The emotional life of the heroine is important to both Austen and Gaskell, and ideas of interclass sympathy that begin to unfold in Austen’s Emma become fully developed in Gaskell’s North and South. True sympathy for others —sympathy beyond class-ordered compassion—is integral to that emotional life. Gaskell, through Margaret, rejects the idea that sympathy is purely rational, or the result of careful consideration. Like Austen, though, Gaskell does not reject the power of rational thought or knowledge. Future happiness for Emma and Margaret and narrative resolution for Austen and Gaskell depend on each heroine realizing her feelings and acting on newfound self-knowledge. Encounters with those who need sympathy initiate the transformations that each heroine must undergo, and the interplay among a constellation of sympathy, morality, virtue, faith, self-knowledge, and action is key in both novels. Emma captures a transitory moment of social change in early nineteenth-century England, offering points of reflection on sympathy, compassion, class, duty, and morality that allow for their extension into a larger, wider community. From the recognition of the limits of her sympathetic impulse on the road to Highbury and her admonition of Mr.
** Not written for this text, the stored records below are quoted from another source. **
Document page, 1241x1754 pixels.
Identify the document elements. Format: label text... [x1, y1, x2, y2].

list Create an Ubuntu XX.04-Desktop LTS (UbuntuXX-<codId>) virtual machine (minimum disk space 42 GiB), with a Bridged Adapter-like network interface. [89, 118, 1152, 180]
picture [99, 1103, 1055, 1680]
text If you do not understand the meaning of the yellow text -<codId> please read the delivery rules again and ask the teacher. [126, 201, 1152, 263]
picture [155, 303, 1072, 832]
Knightley for his unjust treatment of Frank Churchill, to the recognition of her own unjust treatment of both Miss Bates and Jane Fairfax and her attempts to make restitution, Emma embarks on a journey toward greater self-awareness that depends on careful introspection and consideration of issues affecting her immediate community.
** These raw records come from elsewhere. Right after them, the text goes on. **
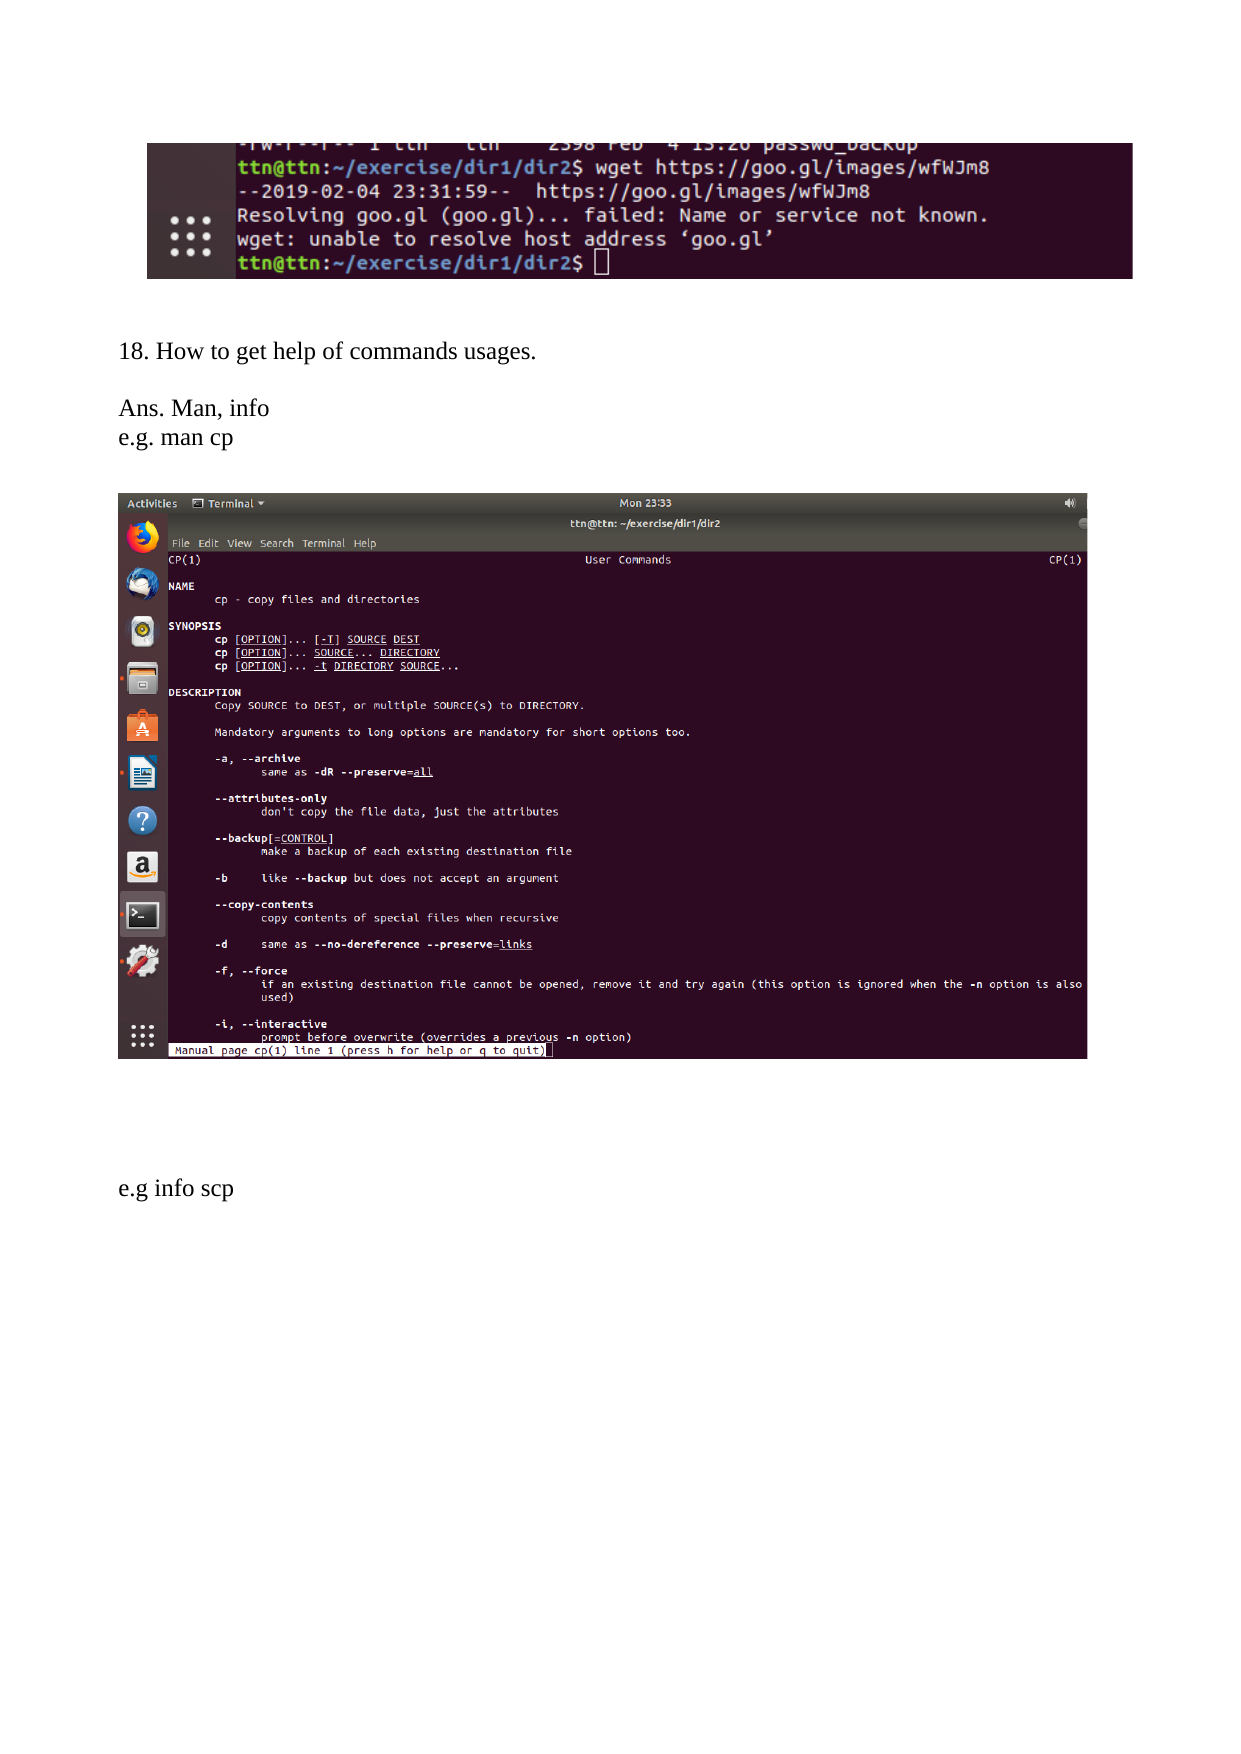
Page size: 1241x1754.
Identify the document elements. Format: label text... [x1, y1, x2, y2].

text Ans. Man, info [118, 393, 1122, 422]
picture [118, 493, 1088, 1059]
text e.g info scp [118, 1173, 1122, 1202]
text 18. How to get help of commands usages. [118, 336, 1122, 365]
text e.g. man cp [118, 422, 1122, 451]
North and South externalizes Emma’s realizations to Margaret’s wider community. In the same way that Margaret impulsively shoves flowers into Bessy’s hand at their first meeting, Margaret’s sympathy for Bessy, for Higgins, for the Boucher family, for the mill workers, and later for John Thornton, comes unbidden, naturally expanding as her knowledge does. Margaret’s spontaneity is equated with sincerity; for Gaskell, sympathy and its moral accompaniments arise not from calculated thought or reason but from genuine concern born from the heart. It was this attitude that Gaskell hoped would inspire actions to stem the tide of social injustice arising from English industrialization. The argument for externality and the extension of one’s self to others depends, however, on the kind of careful considerations of internality and observation recommended in Emma. Reading Emma in the context of Gaskell illuminates Austen’s acute awareness of the shifting social and economic systems in the nineteenth century.
1Consider, for example, working-class community support for the Boucher family after the death of Mr. Boucher when his children are distributed among other mill families.
3In his comparison of Austen and William Cobbett, MacIntyre finds Austen’s economic concerns so central to her work that he quotes David Daiches, who refers to Austen as a “Marxist before Marx” (239).